#### SUPPLIED RECORDS

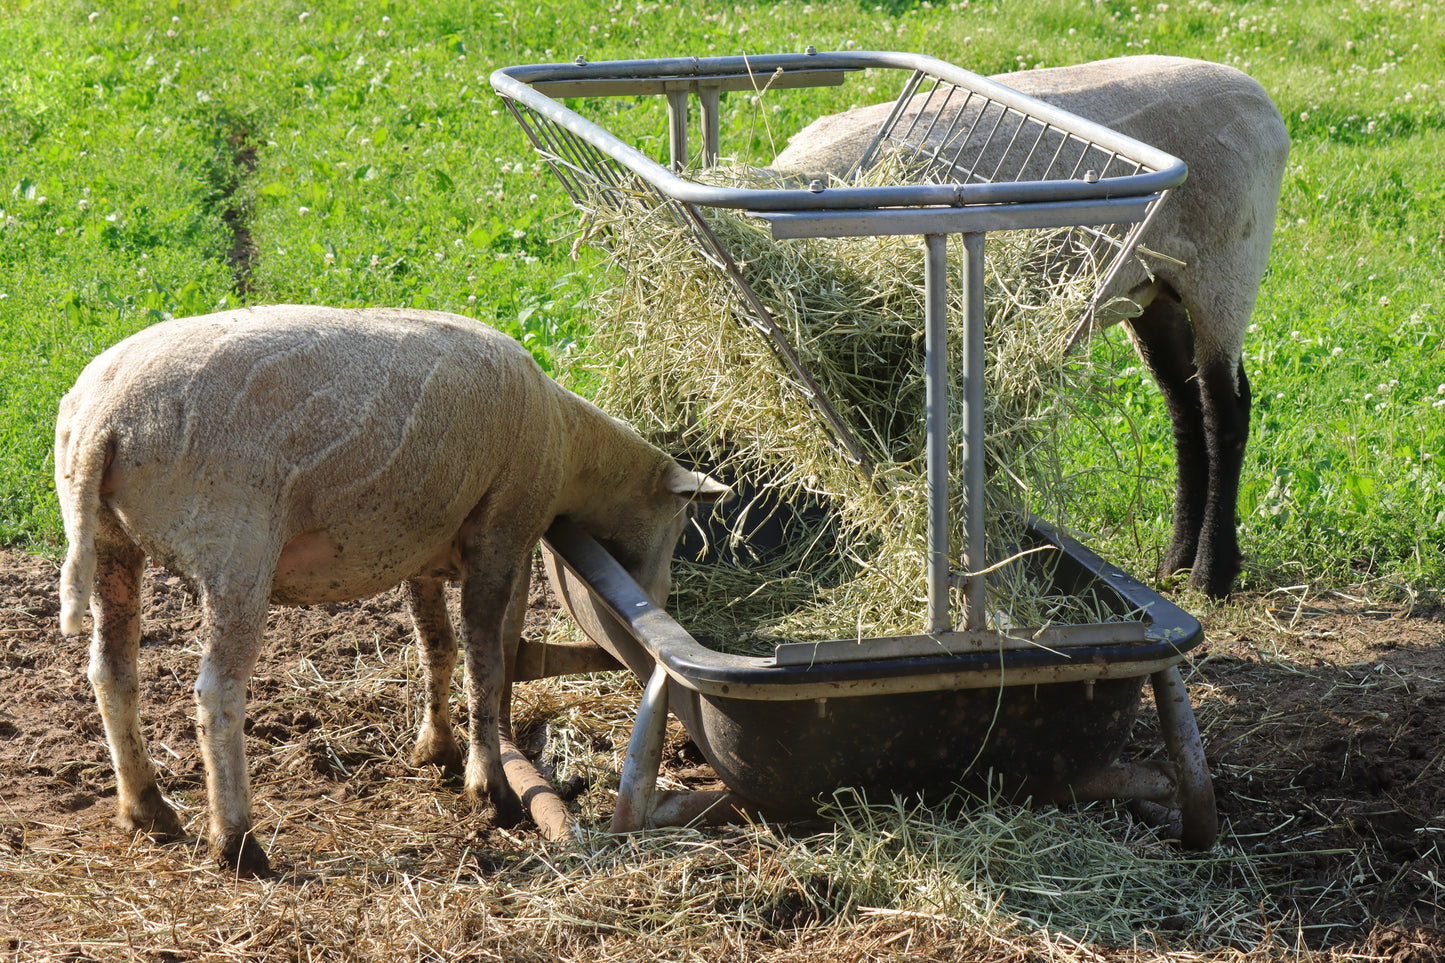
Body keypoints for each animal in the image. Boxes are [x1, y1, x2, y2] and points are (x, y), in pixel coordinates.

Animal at [56, 303, 728, 873]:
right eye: (680, 525)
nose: (661, 598)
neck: (569, 448)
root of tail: (102, 423)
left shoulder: (420, 546)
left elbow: (438, 649)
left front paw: (436, 748)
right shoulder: (501, 532)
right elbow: (484, 660)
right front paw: (490, 786)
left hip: (111, 542)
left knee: (111, 673)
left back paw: (148, 809)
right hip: (235, 545)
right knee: (216, 694)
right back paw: (239, 843)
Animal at [774, 56, 1294, 595]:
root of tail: (1255, 94)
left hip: (1226, 267)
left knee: (1225, 413)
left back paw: (1210, 574)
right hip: (1152, 287)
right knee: (1185, 408)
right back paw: (1175, 561)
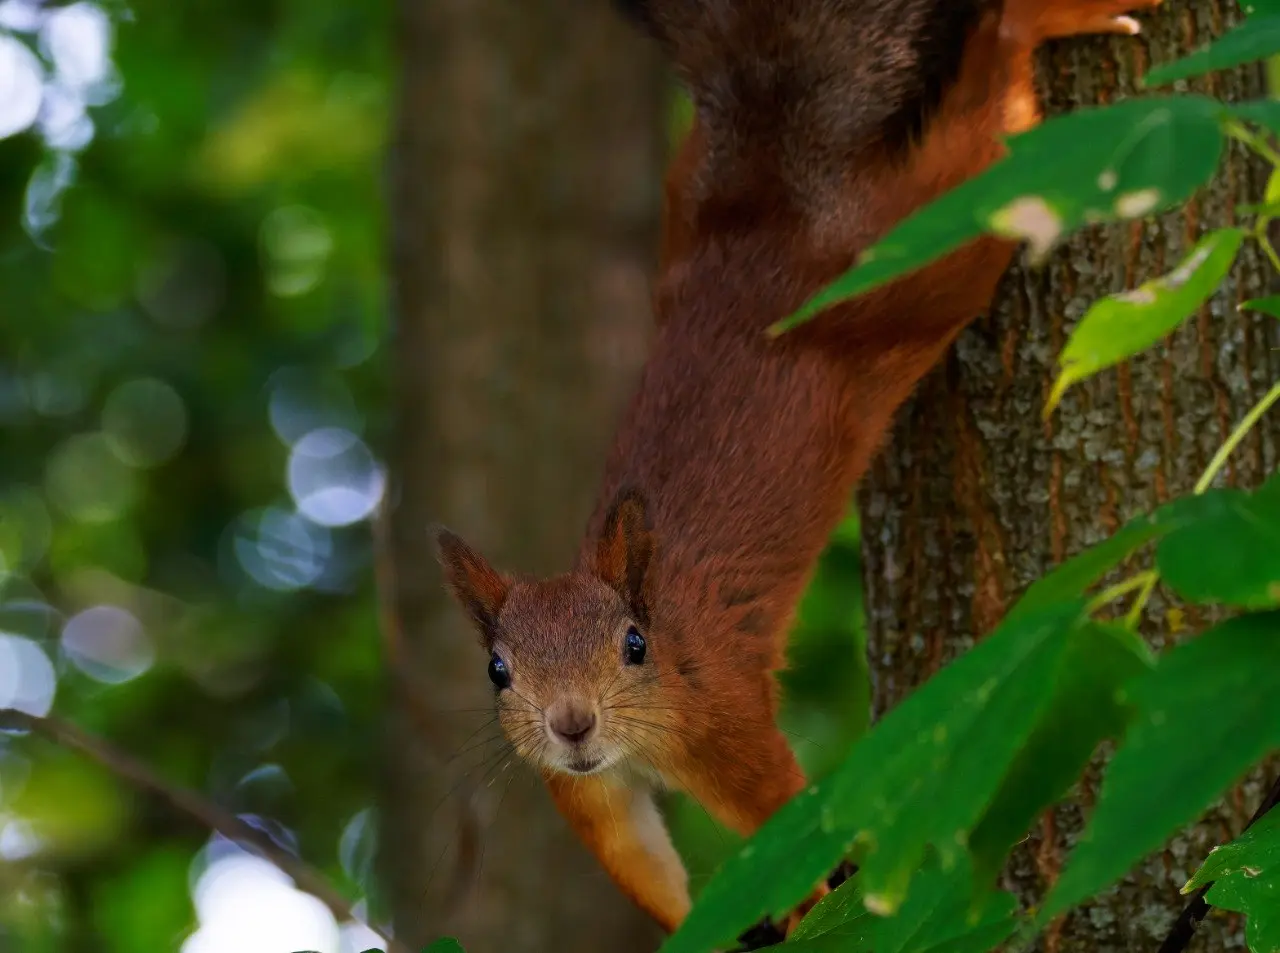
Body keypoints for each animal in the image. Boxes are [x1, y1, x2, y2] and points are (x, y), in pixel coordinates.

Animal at [435, 0, 1158, 939]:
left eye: (633, 644)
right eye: (498, 670)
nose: (570, 724)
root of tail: (777, 196)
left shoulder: (723, 718)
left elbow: (789, 822)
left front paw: (816, 899)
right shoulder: (581, 791)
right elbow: (640, 859)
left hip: (915, 255)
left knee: (986, 125)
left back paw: (1032, 24)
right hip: (695, 196)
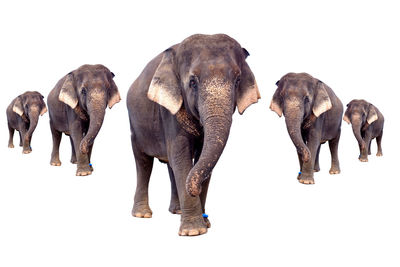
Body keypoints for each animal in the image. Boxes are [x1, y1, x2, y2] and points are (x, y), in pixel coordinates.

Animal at [126, 33, 260, 237]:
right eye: (192, 83)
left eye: (237, 81)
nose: (194, 190)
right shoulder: (169, 111)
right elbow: (181, 156)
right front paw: (194, 231)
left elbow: (197, 158)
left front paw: (205, 224)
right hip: (135, 126)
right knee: (144, 162)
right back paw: (142, 214)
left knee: (170, 164)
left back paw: (177, 211)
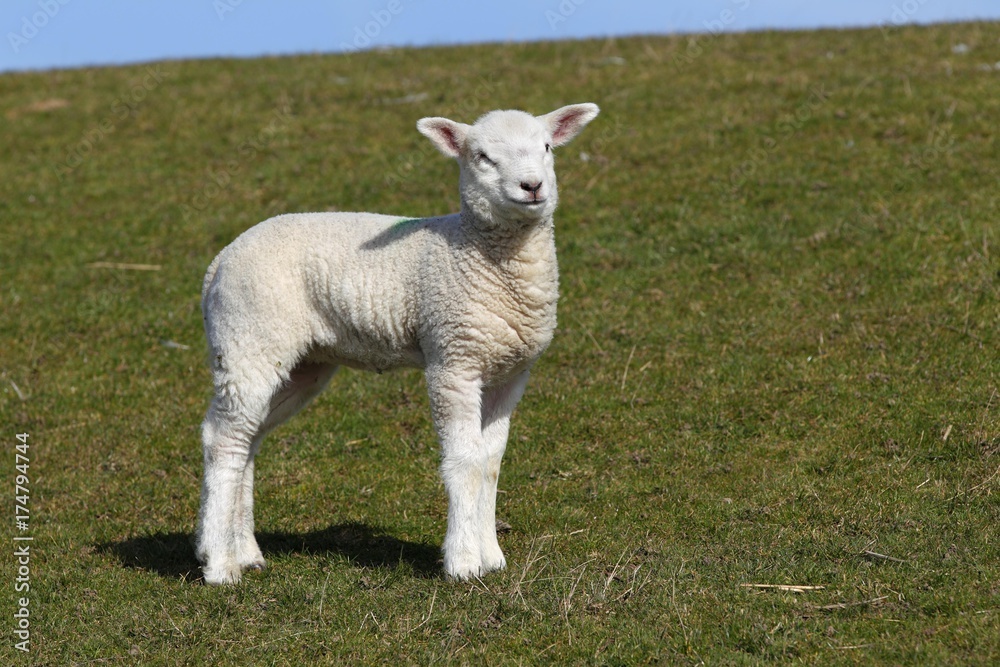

#### WHAT THE EXERCISE ASKS
Using the listing above, restate exactly the range between the lines holding "right hip: (695, 196)" and "right hip: (135, 126)", inclusive, with pictures left out.

#### TASK RESULT
right hip: (695, 196)
Body keypoints for each animal in the image. Boxes are [x1, y1, x2, y2] and points are (x, y), in pixel coordinates.

Animal at [126, 33, 260, 237]:
right eye: (192, 83)
left eye: (237, 81)
nose: (194, 190)
right shoulder: (169, 111)
right elbow: (181, 156)
right front paw: (194, 231)
left elbow: (197, 158)
left front paw: (205, 224)
right hip: (135, 126)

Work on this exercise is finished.